** Data in this exercise **
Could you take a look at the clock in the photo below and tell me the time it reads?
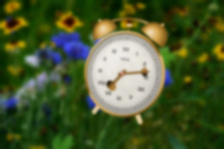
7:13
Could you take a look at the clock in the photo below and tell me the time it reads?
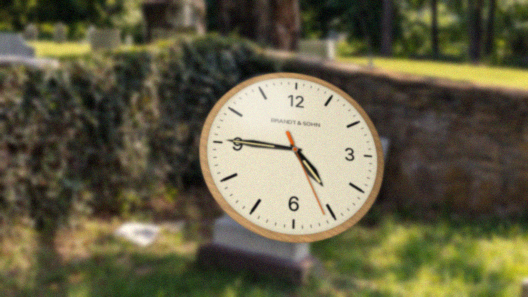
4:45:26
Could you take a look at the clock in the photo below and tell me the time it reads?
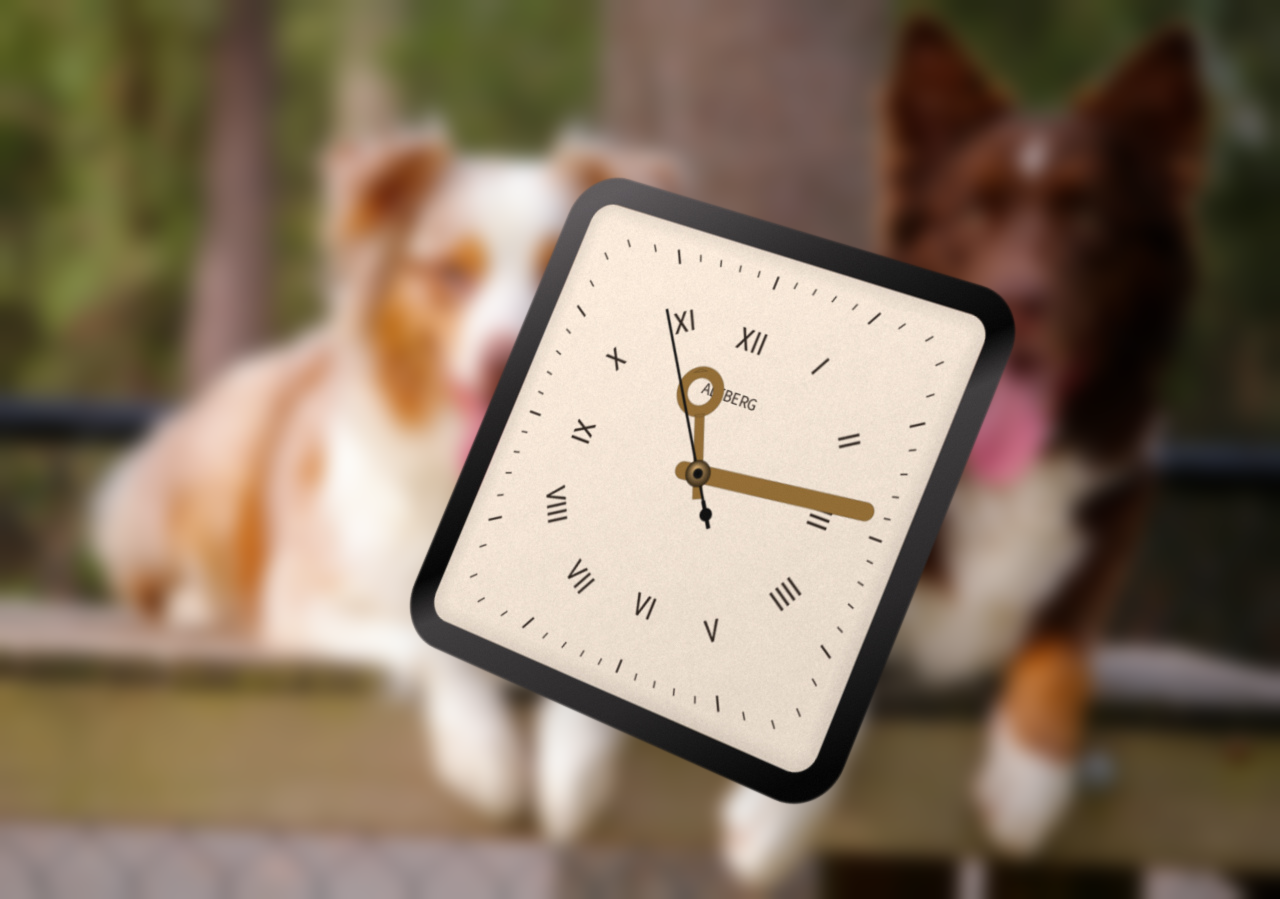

** Problem **
Render the material above as a numbered list of its lines, skipping blank lines and omitting the pictures.

** Task answer **
1. Could you take a look at the clock in the photo below and tell me the time it reads?
2. 7:13
3. Could you take a look at the clock in the photo below and tell me the time it reads?
4. 4:45:26
5. Could you take a look at the clock in the photo below and tell me the time it reads?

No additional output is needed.